Hear Turnpike Troubadours’ Roadhouse-Ready ‘Down Here’
For Turnpike Troubadours — a band that takes its name from the Indian Nation Turnpike, a 105-mile parkway stretched across southeastern Oklahoma — there’s no place like home. Armed with songs about love, loss and life in the Sooner State, the country-rockers have built one of the fiercest followings in the Red Dirt scene.
When it came time to record their fourth album though, the Troubadours left the nest, ditching their Oklahoma headquarters and, instead, shacking up at an old chicken farm in northern California. There, they spent a month sleeping in a farmhouse and working in a converted studio. The result is the self-produced, self-titled Turnpike Troubadours, an album that mixes rootsy, roughhewn hooks with roadhouse twang.

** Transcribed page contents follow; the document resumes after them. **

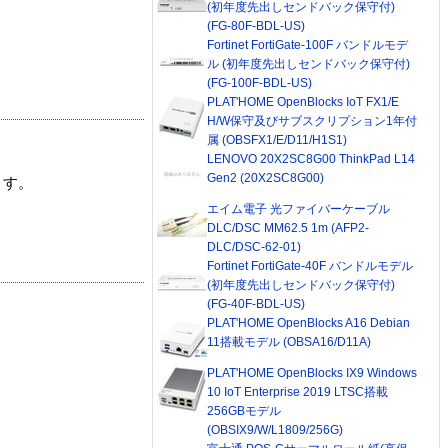
(初年度先出しセンドバック保守付)
(FG-80F-BDL-US)
Fortinet FortiGate-100F バンドルモデ
ル (初年度先出しセンドバック保守付)
(FG-100F-BDL-US)
PLAT'HOME OpenBlocks IoT FX1/E
H/W保守及びサブスクリプション1年付
属 (OBSFX1/E/D11/H1S1)
LENOVO 20X2SC8G00 ThinkPad L14
Gen2 (20X2SC8G00)
ます。
エイム電子 光ファイバーケーブル
DLC/DSC MM62.5 1m (AFP2-
DLC/DSC-62-01)
Fortinet FortiGate-40F バンドルモデル
(初年度先出しセンドバック保守付)
(FG-40F-BDL-US)
PLAT'HOME OpenBlocks A16 Debian
11搭載モデル (OBSA16/D11A)
PLAT'HOME OpenBlocks IX9 Windows
10 IoT Enterprise 2019 LTSC搭載
256GBモデル
(OBSIX9/W/L1809/256G)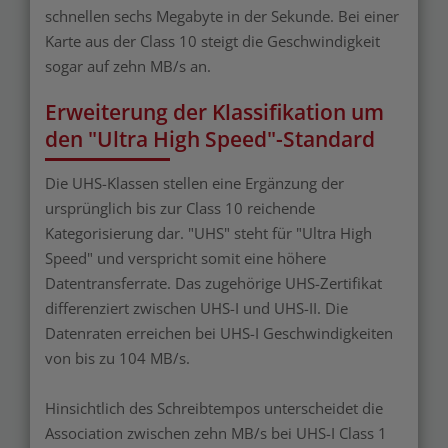
schnellen sechs Megabyte in der Sekunde. Bei einer
Karte aus der Class 10 steigt die Geschwindigkeit
sogar auf zehn MB/s an.
Erweiterung der Klassifikation um
den "Ultra High Speed"-Standard
Die UHS-Klassen stellen eine Ergänzung der
ursprünglich bis zur Class 10 reichende
Kategorisierung dar. "UHS" steht für "Ultra High
Speed" und verspricht somit eine höhere
Datentransferrate. Das zugehörige UHS-Zertifikat
differenziert zwischen UHS-I und UHS-II. Die
Datenraten erreichen bei UHS-I Geschwindigkeiten
von bis zu 104 MB/s.
Hinsichtlich des Schreibtempos unterscheidet die
Association zwischen zehn MB/s bei UHS-I Class 1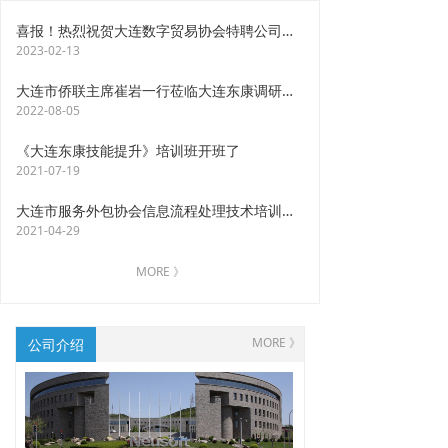
喜报！热烈祝贺大连数字贸易协会特聘公司董事长陈康先生为名誉会长
2023-02-13
大连市侨联主席崔岩一行莅临大连东康调研指导
2022-08-05
《大连东康技能提升》培训班开班了
2021-07-19
大连市服务外包协会信息流程处理技术培训班在大连东康举办
2021-04-29
MORE 》
MORE 》
公司介绍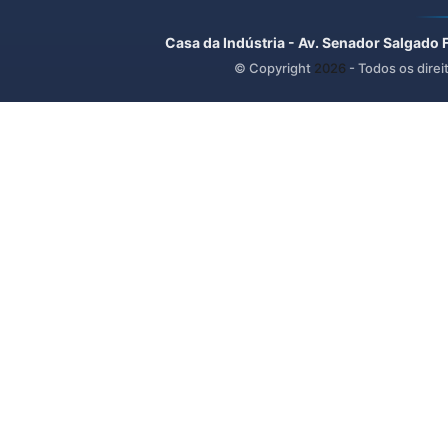
Casa da Indústria - Av. Senador Salgado 
© Copyright
2026
- Todos os direi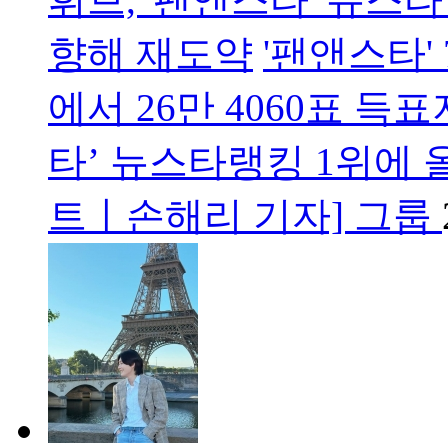
향해 재도약
'팬앤스타'
에서 26만 4060표 득
타’ 뉴스타랭킹 1위에 
트ㅣ손해리 기자] 그룹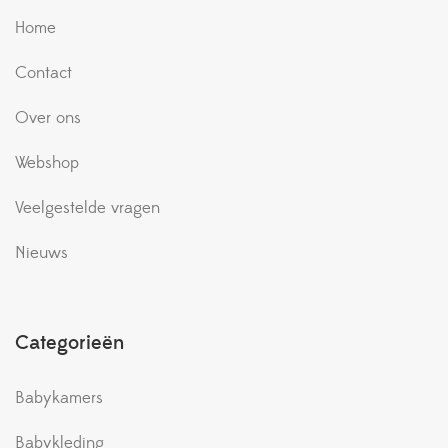
Home
Contact
Over ons
Webshop
Veelgestelde vragen
Nieuws
Categorieën
Babykamers
Babykleding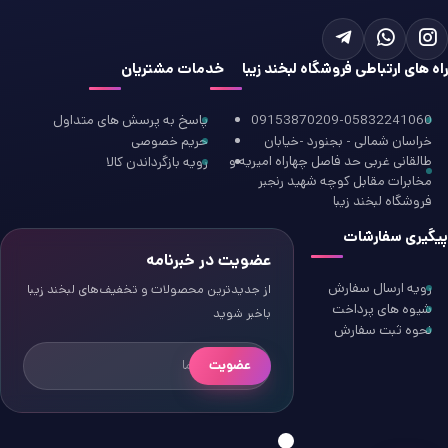
راه های ارتباطی فروشگاه لبخند زیبا
خدمات مشتریان
09153870209-05832241060
پاسخ به پرسش های متداول
خراسان شمالی - بجنورد -خیابان
حریم خصوصی
طالقانی غربی حد فاصل چهاراه امیریه و
رویه بازگرداندن کالا
مخابرات مقابل کوچه شهید رنجبر
فروشگاه لبخند زیبا
پیگیری سفارشات
عضویت در خبرنامه
رویه ارسال سفارش
از جدیدترین محصولات و تخفیف‌های لبخند زیبا
شیوه های پرداخت
باخبر شوید
نحوه ثبت سفارش
عضویت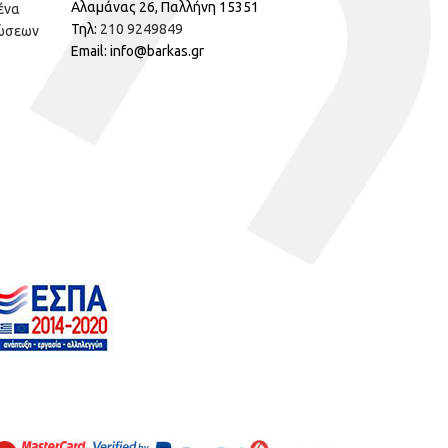
Αλαμάνας 26, Παλλήνη 15351
ένα
Τηλ:
210 9249849
ώσεων
Email: info@barkas.gr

On “Down Here,” the guys recast themselves as the welcoming committee for a friend who’s come home with his tail between his legs, having lost himself — and most of his money — during a brief move to the big city. “You have a nickel out of my last dime,” frontman Evan Felker assures him during the song’s chorus. It’s a bro-friendly tune that couldn’t be further away from bro-country, driven forward by a tangle of electric guitar, pedal steel and fiddle.
“It basically says, ‘You might be a screw-up, but you’re gonna be alright, because we still love you,'” says bassist R.C. Edwards, who shares the band’s songwriting duties with Felker. “The album sends the same message. It’s about going out in the world, doing your thing and always having a place to come back to. You realize you can go home, because you’ve still got your people there.”
Turnpike Troubadours hits stores September 18th, following two months of heavy touring across the western U.S.